Beaucoup se sont plaints, au terme de la série, des révélations finales sur tous les secrets. Si certains points sont assez maladroitement abordés (les trahisons, les « mais en fait »…), la trame globale est très satisfaisante, et a le mérite d’être cohérente avec l’esprit de la série (encore une fois, peut être pas avec tous les personnages).

« The Shadow Line » est une série brillante, magnifiquement interprétée, qui, si elle appuie peut-être un peu fort sur ses thématiques a le mérite de suivre son cours de façon cohérente et satisfaisante.

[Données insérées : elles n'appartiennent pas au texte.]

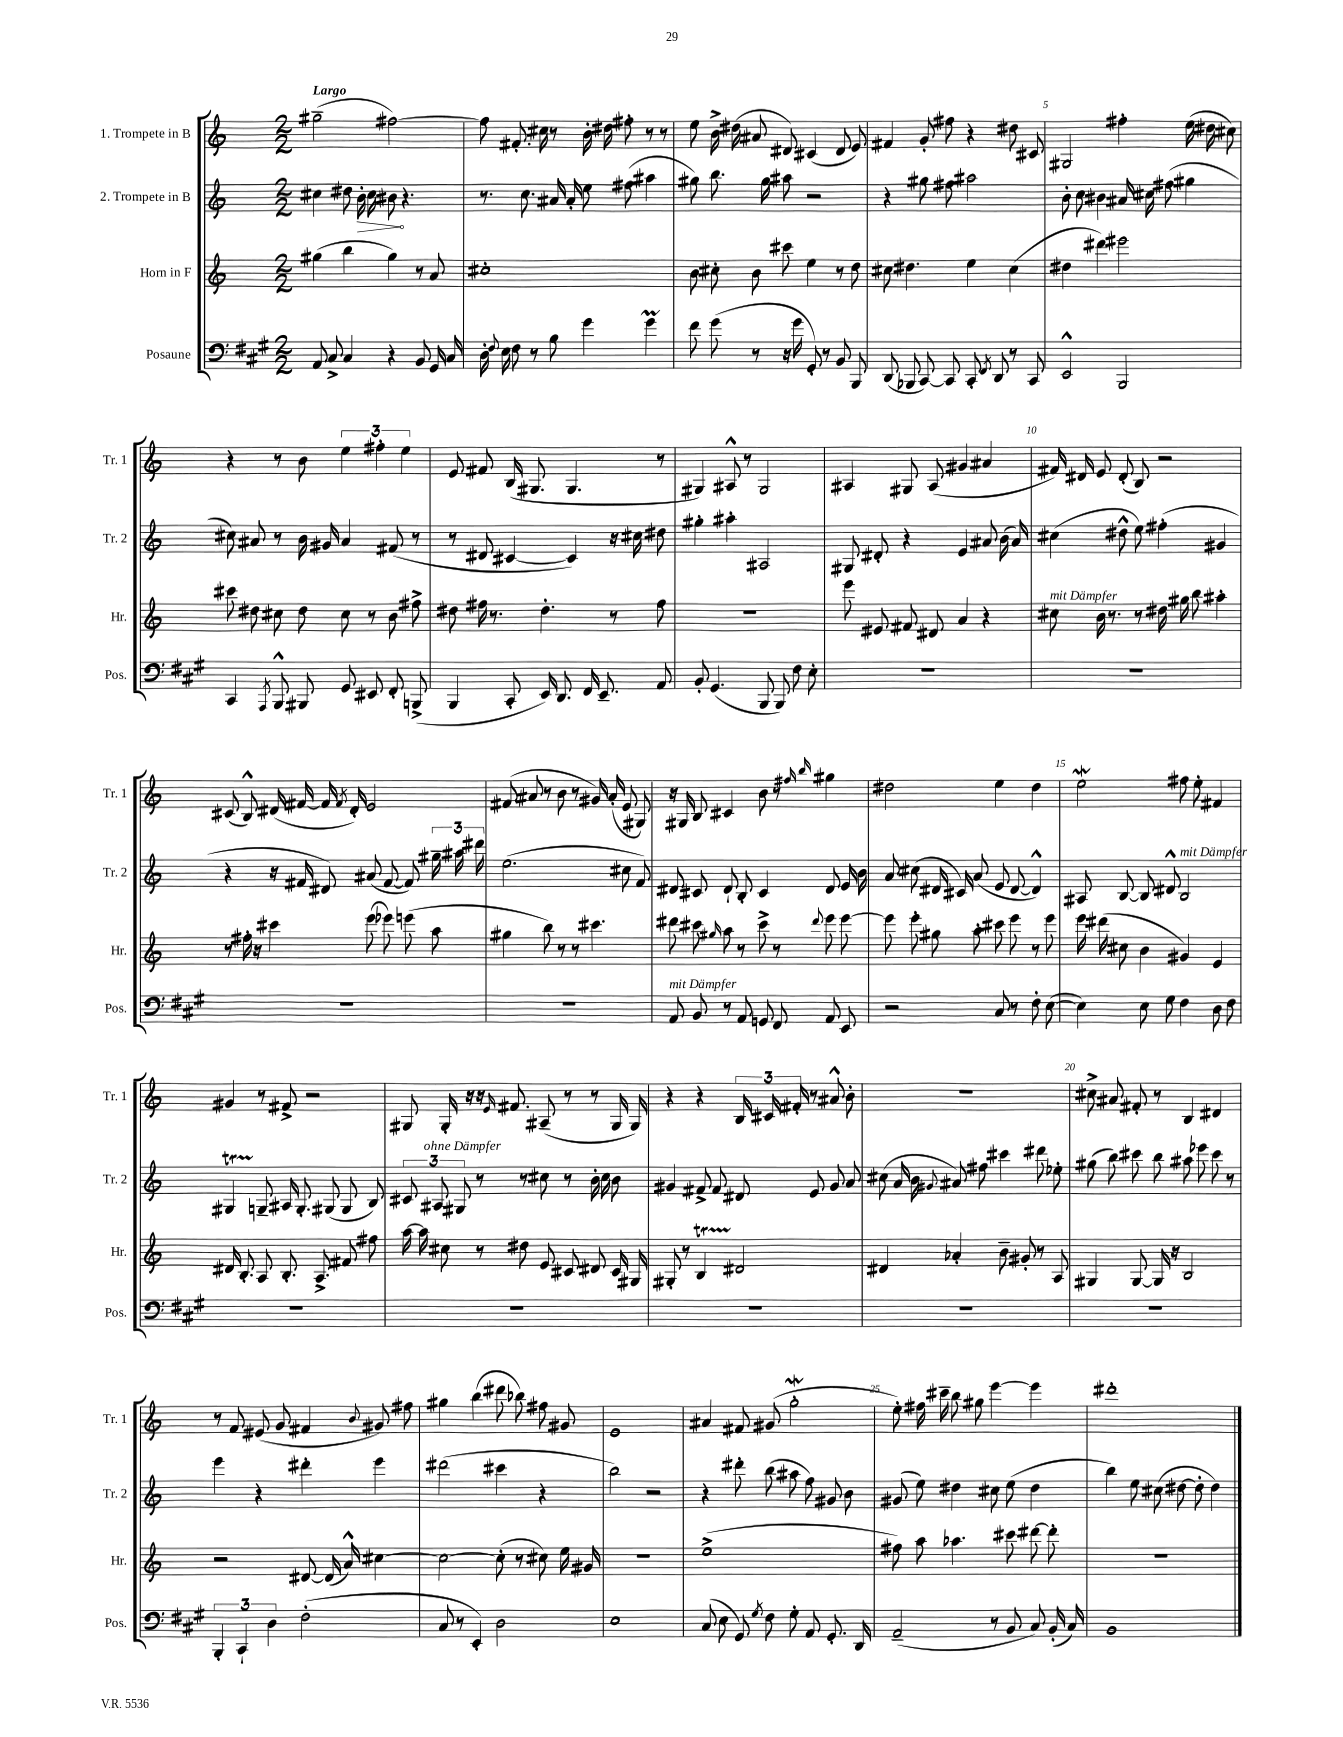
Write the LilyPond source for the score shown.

<<
\new StaffGroup <<
\new Staff = "s0" \with { instrumentName = "1. Trompete in B" shortInstrumentName = "Tr. 1" } {
    \clef treble \key c \major \numericTimeSignature \time 2/2 \tempo "Largo"
    \autoBeamOff gis''2--( fis''2~) |
    fis''8 fis'8.-. cis''16 r8 b'16-. dis''16 fis''8-. r8 r8 |
    e''8 b'16-> dis''16( ais'8 dis'8) cis'4( dis'8 e'8) |
    fis'4 g'8-. fis''8 r4 dis''8 cis'8 |
    gis2 fis''4-. e''16( dis''16 cis''8) |
    r4 r8 b'8 \tuplet 3/2 { e''4 fis''4-. e''4 } |
    e'8 fis'8 b16( gis8. gis4. r8 |
    gis4) ais8-^ r8 gis2 |
    ais4 gis8 ais8( gis'4 ais'4 |
    fis'16) dis'16 e'8 dis'8-.( b8) r2 |
    cis'8( b8-^) dis'16( fis'16~ fis'16 \acciaccatura { fis'8 } dis'16-.) e'2 |
    fis'8( ais'8 r8 b'8 r8 gis'16) ais'16-.( e'8 gis8) |
    r16 gis16 b8 cis'4 b'8 r8 \grace { fis''16 b''16 } gis''4 |
    dis''2 e''4 dis''4 |
    e''2\mordent fis''8 e''8-. fis'4 |
    gis'4 r8 fis'8-> r2 |
    gis8 gis16-. r16 r16 \grace { e'16 } fis'8. ais8--( r8 r8 gis16 gis16) |
    r4 r4 \tuplet 3/2 { b16 cis'16 fis'16-. } r8 ais'8-^ b'8-. |
    R1 |
    cis''8-> ais'8 fis'8-. r8 b4 dis'4 |
    r8 f'8 eis'8( g'8 fis'4 \appoggiatura { b'8 } gis'8) fis''8 |
    gis''4 b''4( dis'''8 bes''8) fis''8 gis'8 |
    e'1 |
    ais'4 fis'8 gis'8( g''2-.\mordent |
    e''8-.) fis''16 cis'''16-- b''8 gis''8 e'''4~ e'''4 |
    dis'''1-. \bar "|." |
}
\new Staff = "s1" \with { instrumentName = "2. Trompete in B" shortInstrumentName = "Tr. 2" } {
    \clef treble \key c \major \numericTimeSignature \time 2/2
    \autoBeamOff cis''4 dis''8 \once \override Hairpin.circled-tip = ##t b'16-.\> cis''16 bis'8\! r4. |
    r8. c''8. ais'16 ais'16-. e''8 fis''8( ais''4 |
    gis''8) b''8. gis''16 ais''8 r2 |
    r4 gis''8 fis''8 ais''2 |
    b'8-. c''8 bis'4 ais'16 cis''16 fis''8( gis''4 |
    cis''8) ais'8 r8 b'16 gis'16 ais'4 fis'8( r8 |
    r8 dis'8 cis'4~ cis'4) r16 cis''16 dis''8 |
    gis''4-. ais''4-. ais2 |
    gis8 dis'8-. r4 e'4 ais'8 b'16( ais'16) |
    cis''4( dis''8-^ e''8) fis''4-.( gis'4 |
    r4 r16 fis'16 dis'8) ais'8( fis'8~ fis'8) \tuplet 3/2 { gis''16-- ais''16 dis'''16 } |
    e''2.( cis''8 f'8) |
    dis'8 cis'8 dis'8-! b8-. cis'4 dis'8 e'16 b'16 |
    a'8 cis''8( dis'16 cis'16) a'8( e'8 dis'8~ dis'4-^) |
    ais8 b8~ b8 dis'8-^ b2^\markup { \italic "mit Dämpfer" } |
    gis4\startTrillSpan g8--\stopTrillSpan ais16 g8.-. gis8( gis8 b8) |
    \tuplet 3/2 { cis'8 ais8^\markup { \italic "ohne Dämpfer" } gis8 } r8 r8 cis''8 r8 b'16-. cis''16 b'8 |
    gis'4 fis'8-> fis'8 dis'8 e'8 gis'8 a'8 |
    cis''8( a'16 b'16 \appoggiatura { gis'8 } ais'8) fis''8 cis'''4 dis'''8 ees''8-. |
    gis''8( b''8) cis'''8 b''8 ais''8 ees'''8 cis'''8 r8 |
    e'''4 r4 dis'''4-. e'''4 |
    dis'''2( cis'''4 r4 |
    b''2) r2 |
    r4 dis'''8-. b''8( ais''8 f''8) gis'8 b'8 |
    gis'8( e''8) dis''4 cis''8 e''8( dis''4 |
    b''4) e''8 cis''8( dis''8~ dis''8-. dis''4) \bar "|." |
}
\new Staff = "s2" \with { instrumentName = "Horn in F" shortInstrumentName = "Hr." } {
    \clef treble \key c \major \numericTimeSignature \time 2/2
    \autoBeamOff gis''4( b''4 gis''4) r8 a'8 |
    cis''1-. |
    b'8 cis''8-. b'8 cis'''8 e''4 r8 d''8 |
    cis''8 dis''4. e''4 cis''4( |
    dis''4 dis'''4) eis'''2 |
    cis'''8 dis''8 cis''8 dis''8 cis''8 r8 b'8 fis''8-> |
    dis''8 fis''16 r8. dis''4.-. r8 fis''8 |
    R1 |
    e'''8 eis'8 fis'8 dis'8 a'4 r4 |
    cis''8^\markup { \italic "mit Dämpfer" } b'16 r8. r8 dis''16 gis''16 b''8 ais''4-. |
    r8 fis''16-. r16 cis'''4 e'''8( ees'''8) e'''8( a''8 |
    gis''4 b''8) r8 r8 cis'''4. |
    dis'''8 cis'''8 \grace { gis''16 } a''8 r8 cis'''8-> r8 \appoggiatura { dis'''8 } e'''8 e'''8~ |
    e'''8 e'''8-. gis''8 a''8-. cis'''8 e'''8 r8 e'''8 |
    e'''16 dis'''16( cis''8 b'4 gis'4) e'4 |
    dis'16 b8.-. a8 b8.-. a8.-> fis'8 fis''8 |
    a''16~ a''16 cis''8 r8 dis''8 e'8 cis'8 dis'8 cis'16 gis16 |
    gis8-. r8 b4\startTrillSpan dis'2\stopTrillSpan |
    dis'4 aes'4-. b'8-- gis'8-. r8 a8 |
    gis4 gis8~ gis16 r16 b2 |
    r2 dis'8~ dis'16( a'16-^) cis''4~ |
    cis''2~ cis''8-.( r8 cis''8) e''16 gis'16 |
    r1 |
    e''1->( |
    fis''8) a''8 aes''4. cis'''8 dis'''8~ dis'''8-. |
    r1 \bar "|." |
}
\new Staff = "s3" \with { instrumentName = "Posaune" shortInstrumentName = "Pos." } {
    \clef bass \key a \major \numericTimeSignature \time 2/2
    \autoBeamOff a,8 cis8-> cis4 r4 b,8 gis,16 cis16 |
    d16-. \appoggiatura { fis8 } e16 fis8 r8 b8 gis'4 gis'4\prall |
    fis'8 gis'8( r8 r16 gis'16 gis,8-.) r8 b,8 b,,8 |
    d,8( bes,,8 cis,8~) cis,8 cis,8-. \acciaccatura { fis,8 } d,8 r8 cis,8 |
    e,2-^ b,,2 |
    cis,4 \acciaccatura { a,,8 } b,,8-^ bis,,8 gis,8 eis,8 fis,8-. b,,8->( |
    b,,4 cis,8-. e,16) d,8. fis,16 e,8.-- a,8 |
    b,8-. gis,4.( b,,8 b,,8) fis8 e8-. |
    R1 |
    R1 |
    R1 |
    R1 |
    a,8^\markup { \italic "mit Dämpfer" } b,8 r8 a,8 g,8 fis,8 a,8 e,8 |
    r2 cis8 r8 fis8-. e8~( |
    e4) e8 gis8 fis4 d8 fis8 |
    R1 |
    R1 |
    R1 |
    R1 |
    r1 |
    \tuplet 3/2 { b,,4-. cis,4-! d4 } fis2-.( |
    cis8 r8 e,4-.) d2 |
    e1 |
    cis8( e8 gis,8) \acciaccatura { gis8 } fis8 gis8-. a,8 gis,8.-. d,16 |
    a,2--( r8 b,8 cis8) b,16-.( cis16) |
    b,1 \bar "|." |
}
>>
>>
\layout { \context { \Score \override BarNumber.break-visibility = ##(#f #t #t) barNumberVisibility = #(every-nth-bar-number-visible 5) } }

Une œuvre remarquable, poétique, sans concession, qui laisse une trace indélébile dans les esprits.

Peut-être la meilleure série de l’année. Et elle nous vient du service public anglais.

Comme souvent.

Post Scriptum

« The Shadow Line »
7x60’ - 2011
Une production Company Pictures/Eight Rooks Ltd/Baby Cow/CinemaNX production pour BBC Two.
Créé, écrit et réalisé par Hugo Blick
Aussi réalisé par Adrian Shergold
Avec : Chiwetel Ejiofor, Christopher Eccleston, Antony Sher, Stephen Rea, Rafe Spall, Kierston Wareing.